— EXERCÍCIO ESCRITO 1 —
Responda a estas perguntas sobre o texto acerca do NO-DO e do Jornal Português:
(a) Em que data foi criado o NO-DO?
(b) Quem realizou o Jornal Português?
(c) Qual é apontada como a única verdadeira divergência entre os dois?

— EXCERTO DE TEXTO —

Os paralelismos entre as duas cinematografias não param por aqui e há, evidentemente, que destacar o caso mais flagrante: o do NO-DO e do Jornal Português. Criado a 17 de Dezembro de 1942, os Noticiarios y Documentales Cinematográficos NODO constituíram uma iniciativa da Vice-Secretaria de Educação Popular, destinada a “difundir a obra do Estado e a manter a directriz adequada das informações” (Pereira, 2003: 126). Numa primeira fase, entre 1943 e 1945, grande parte das notícias provinham dos cine-jornais alemães, constituídas por actualidades e reportagens de guerra de elogio aos feitos do exército nazi e de críticas aos comunistas russos. Com o fim da Segunda Guerra Mundial e a derrota do Eixo, o NO-DO, assumido entretanto por Garcia Viñolas, muda de direcção e de conteúdos, “convertendo-se num instrumento para elogiar as realizações técnicas do Estado, dar a sensação de progresso, apresentar as actividades políticas e diplomáticas do regime franquista e divulgar os acontecimentos do mundo do espectáculo” (Pereira, 2003: 127). Neste sentido, são óbvios os pontos de convergência com o Jornal Português4, criado em 1938, patrocinado pelo SPN e realizado pelo “cineasta oficial” do regime, António Lopes Ribeiro, ligado à Sociedade Portuguesa de Actualidades Cinematográficas (SPAC), que irá produzir e distribuir o noticiário cinematográfico. Veículo modernista de propaganda do regime (a par da rádio e do cartaz), assumindo como matérias privilegiadas as comemorações oficiais (como as Comemorações do Duplo Centenário), as obras e os organismos/instituições do Estado (campanhas do governo, como a de “Produzir e Poupar” e organismos como as Forças Armadas, a Mocidade Portuguesa ou a Legião Portuguesa), funcionou efectivamente como arma de propaganda dos feitos e realizações do regime salazarista e de uma imagem idealizada do país. A única verdadeira divergência entre ambos será a obrigatoriedade de exibição do NODO em todos os cinemas espanhóis, o que nunca aconteceu no caso português.

— EXTRATOS DA LISTAGEM —
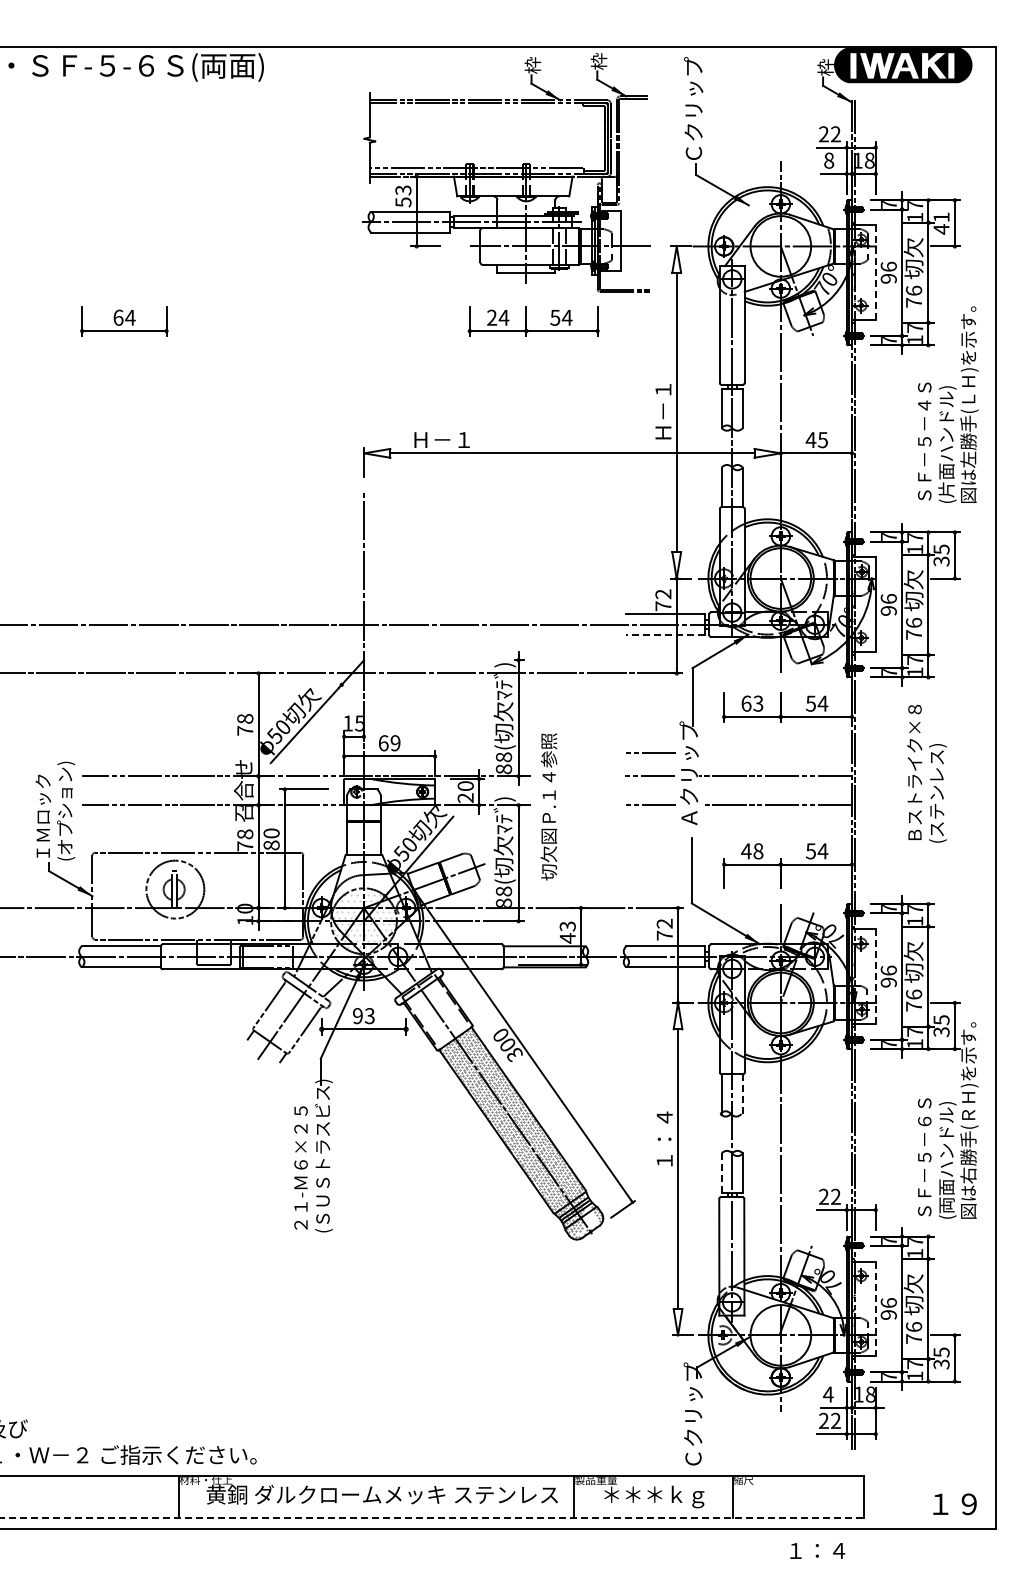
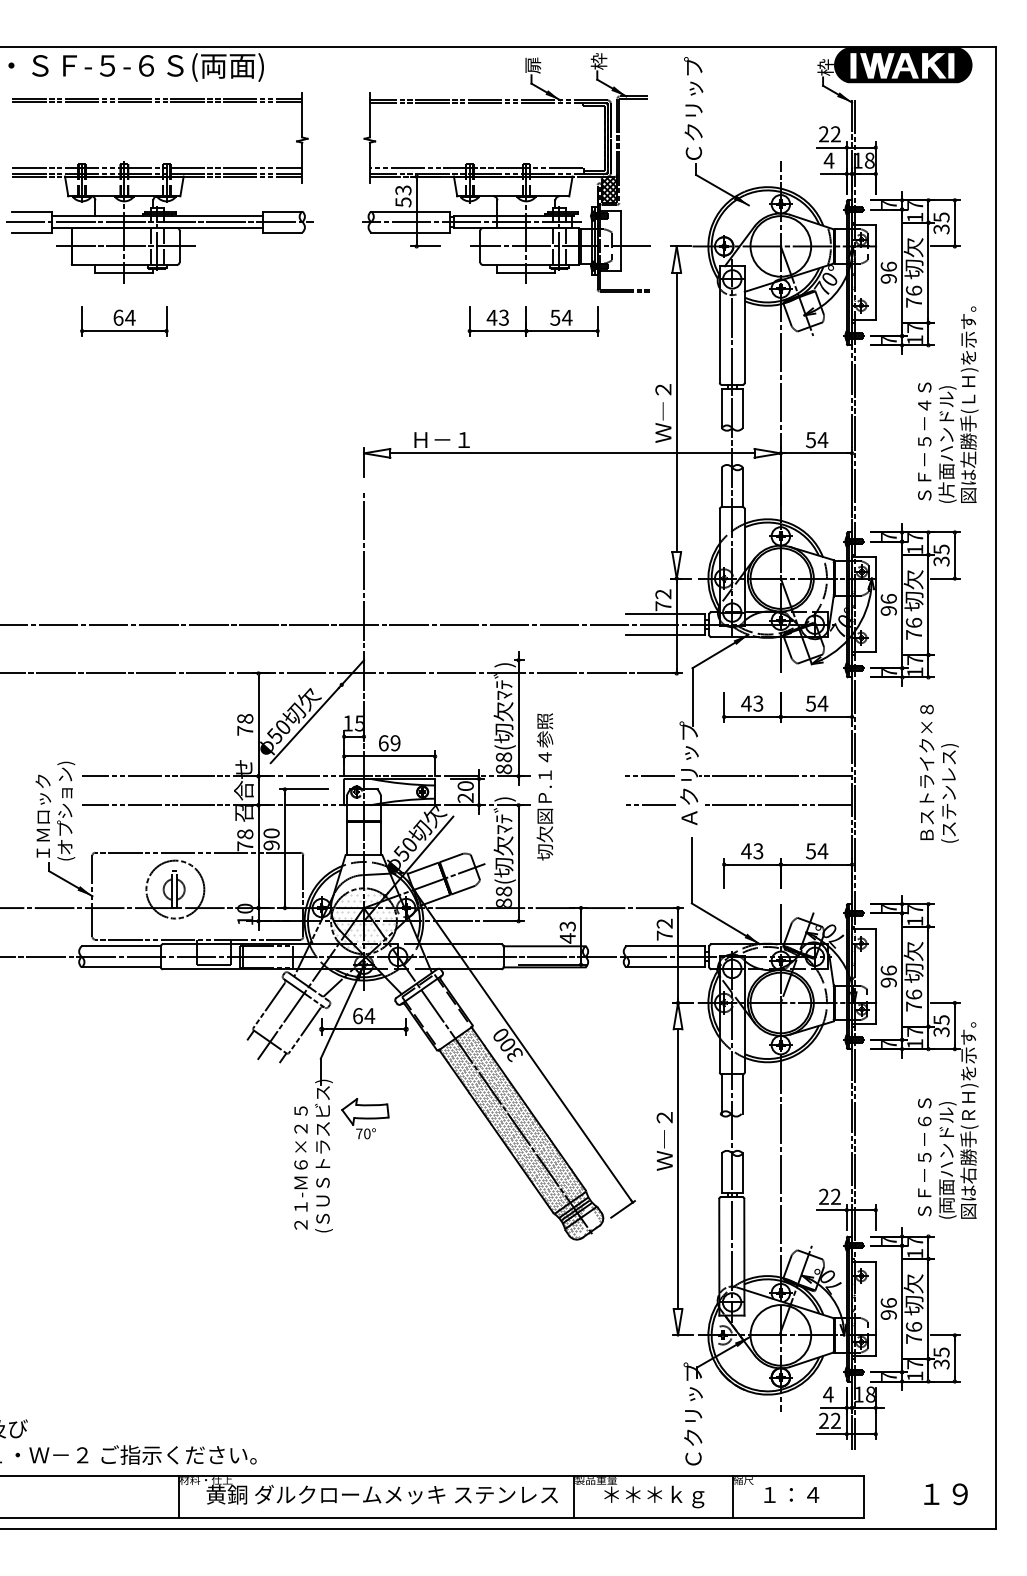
text at (532, 65): 枠 -> 扉
text at (828, 160): 8 -> 4
part at (159, 187): none -> present
hatch at (609, 189): none -> present
text at (941, 223): 41 -> 35
line at (875, 272): dashed -> solid
text at (497, 317): 24 -> 43
text at (663, 413): Ｈ－１ -> Ｗ―２
text at (816, 440): 45 -> 54
line at (665, 635): dashed -> solid
text at (746, 703): 63 -> 43
line at (650, 752): present -> none
text at (926, 773) position: (926, 773) -> (938, 773)
text at (548, 806) position: (548, 806) -> (544, 786)
text at (271, 845): 80 -> 90
text at (758, 851): 48 -> 43
line at (875, 977): dashed -> solid
text at (364, 1016): 93 -> 64
line at (742, 1094): dashed -> solid
part at (365, 1118): none -> present
text at (664, 1140): １：４ -> Ｗ―２
line at (721, 1173): dashed -> solid
line at (875, 1309): dashed -> solid
text at (954, 1504) position: (954, 1504) -> (945, 1494)
line at (432, 1518): dashed -> solid
text at (817, 1550) position: (817, 1550) -> (791, 1494)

— EXERCÍCIO ESCRITO 2 —
Renomeie "dashed" para "tracejada" nas linhas da listagem que vão do início até à linha que contém "text at (926, 773)", inclusive. Reproduza só essas linhas, sem as imagens e sem qualquer outra alteração.

— RESPOSTA 1 —
(a) A 17 de Dezembro de 1942.
(b) António Lopes Ribeiro.
(c) A exibição do NODO era obrigatória em todos os cinemas espanhóis, o que nunca aconteceu no caso português.

— RESPOSTA 2 —
text at (532, 65): 枠 -> 扉
text at (828, 160): 8 -> 4
part at (159, 187): none -> present
hatch at (609, 189): none -> present
text at (941, 223): 41 -> 35
line at (875, 272): tracejada -> solid
text at (497, 317): 24 -> 43
text at (663, 413): Ｈ－１ -> Ｗ―２
text at (816, 440): 45 -> 54
line at (665, 635): tracejada -> solid
text at (746, 703): 63 -> 43
line at (650, 752): present -> none
text at (926, 773) position: (926, 773) -> (938, 773)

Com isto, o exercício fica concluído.